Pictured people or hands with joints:
Start of Block
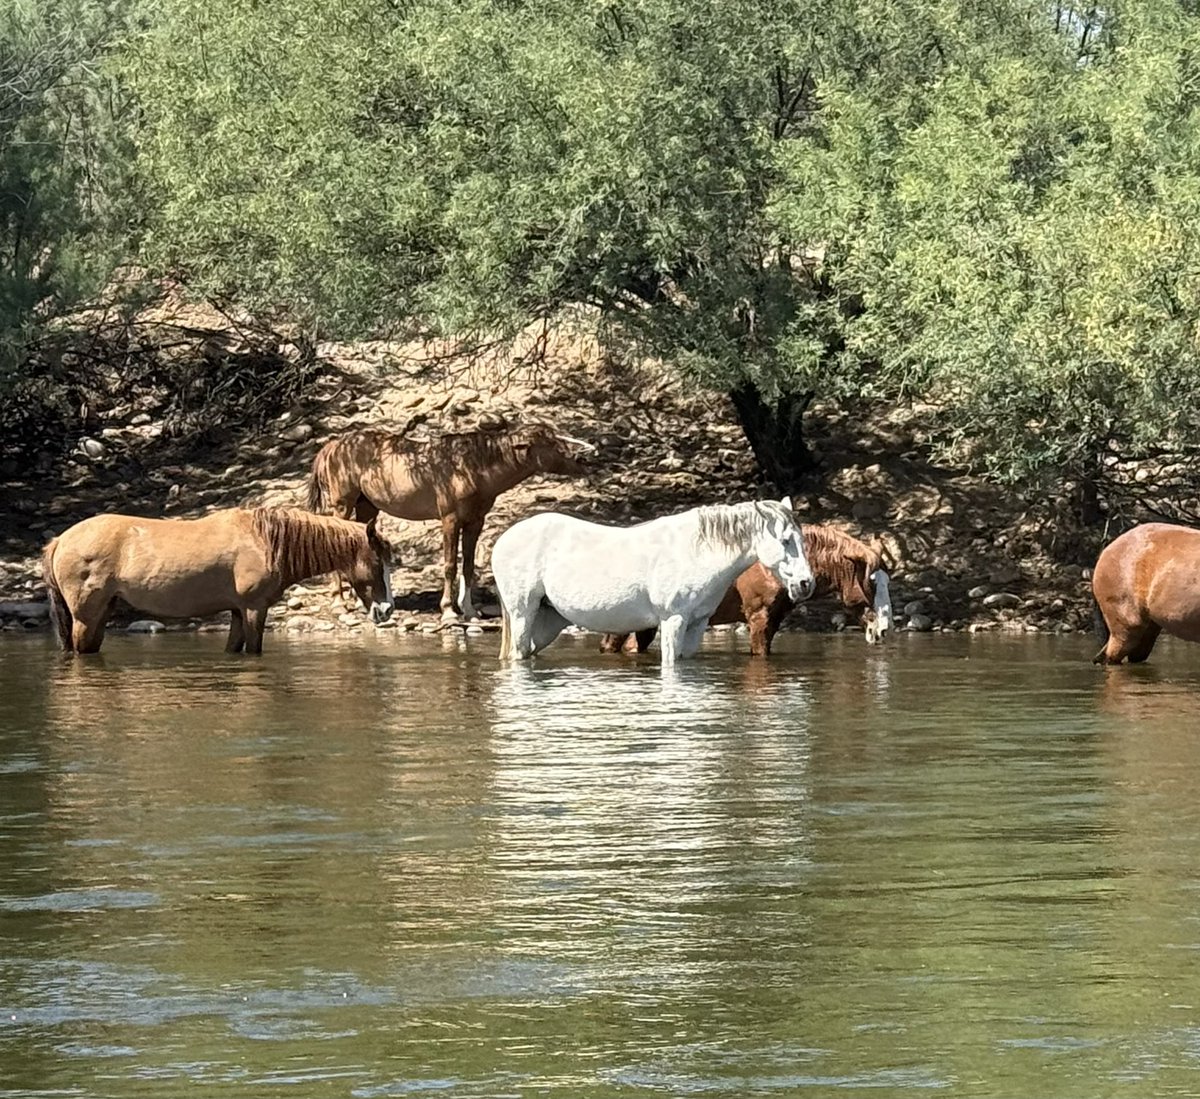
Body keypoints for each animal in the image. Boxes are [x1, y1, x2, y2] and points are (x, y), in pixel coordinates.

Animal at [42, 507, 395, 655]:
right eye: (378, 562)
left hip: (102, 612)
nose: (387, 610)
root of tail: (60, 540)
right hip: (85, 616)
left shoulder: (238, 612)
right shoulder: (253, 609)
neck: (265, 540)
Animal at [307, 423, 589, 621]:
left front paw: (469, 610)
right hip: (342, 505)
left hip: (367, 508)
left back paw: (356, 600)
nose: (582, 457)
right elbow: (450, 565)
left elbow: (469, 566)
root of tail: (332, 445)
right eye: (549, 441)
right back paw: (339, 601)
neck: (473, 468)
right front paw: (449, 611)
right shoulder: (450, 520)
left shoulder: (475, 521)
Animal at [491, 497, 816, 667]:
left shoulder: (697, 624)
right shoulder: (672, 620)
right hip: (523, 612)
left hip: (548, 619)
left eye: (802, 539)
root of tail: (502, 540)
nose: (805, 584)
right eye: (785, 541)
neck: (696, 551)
End of Block
Start of Block
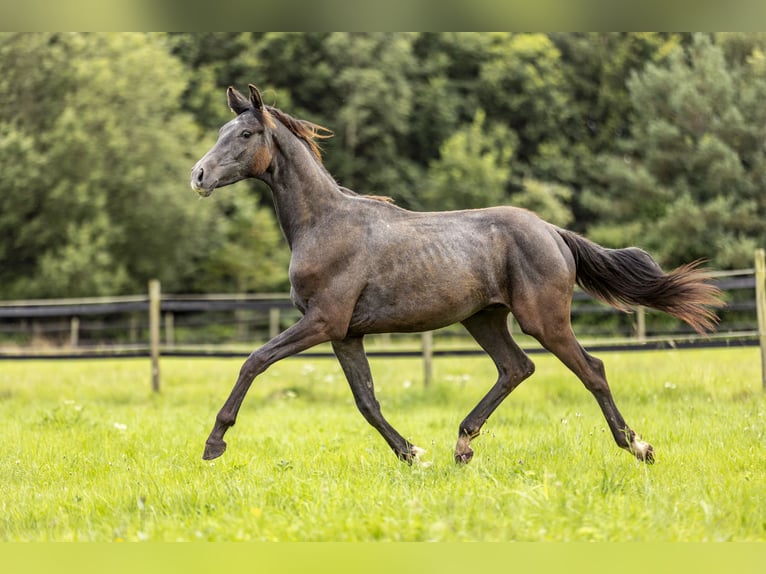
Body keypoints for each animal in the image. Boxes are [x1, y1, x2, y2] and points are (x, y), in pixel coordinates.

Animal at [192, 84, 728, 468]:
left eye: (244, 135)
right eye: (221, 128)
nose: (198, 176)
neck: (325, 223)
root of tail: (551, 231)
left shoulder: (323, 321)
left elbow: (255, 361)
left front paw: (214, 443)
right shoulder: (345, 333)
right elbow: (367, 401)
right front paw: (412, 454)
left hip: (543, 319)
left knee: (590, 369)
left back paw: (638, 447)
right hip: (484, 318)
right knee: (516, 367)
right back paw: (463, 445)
End of Block
Start of Block
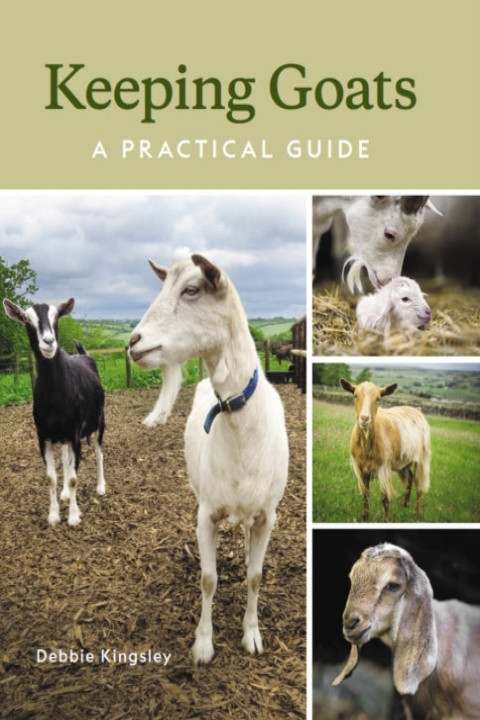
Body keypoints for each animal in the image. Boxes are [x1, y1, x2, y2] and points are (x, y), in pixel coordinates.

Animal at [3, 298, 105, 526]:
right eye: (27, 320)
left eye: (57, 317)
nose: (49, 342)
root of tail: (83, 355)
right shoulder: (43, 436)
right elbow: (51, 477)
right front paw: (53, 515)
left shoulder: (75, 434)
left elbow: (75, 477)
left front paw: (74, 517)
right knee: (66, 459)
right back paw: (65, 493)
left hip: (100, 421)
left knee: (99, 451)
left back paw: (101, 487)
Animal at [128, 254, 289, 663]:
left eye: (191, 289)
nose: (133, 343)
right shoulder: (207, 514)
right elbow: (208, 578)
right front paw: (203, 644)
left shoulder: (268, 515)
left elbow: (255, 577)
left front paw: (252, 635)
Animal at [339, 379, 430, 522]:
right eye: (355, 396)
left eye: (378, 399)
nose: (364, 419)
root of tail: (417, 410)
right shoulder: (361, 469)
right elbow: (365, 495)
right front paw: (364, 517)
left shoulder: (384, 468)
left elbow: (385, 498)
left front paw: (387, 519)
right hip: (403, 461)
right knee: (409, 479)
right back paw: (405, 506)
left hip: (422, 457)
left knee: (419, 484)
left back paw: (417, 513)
End of Block
| WHAT YOU SHOULD DO |
From the data above, output exactly the lines between the one containing "left hip: (100, 421)" and the one containing "left elbow: (255, 577)", counting both of them.

| COMPLETED EXERCISE |
left hip: (100, 421)
left knee: (99, 451)
left back paw: (101, 487)
Animal at [128, 254, 289, 663]:
left eye: (191, 289)
nose: (133, 343)
right shoulder: (207, 514)
right elbow: (208, 578)
right front paw: (203, 644)
left shoulder: (268, 515)
left elbow: (255, 577)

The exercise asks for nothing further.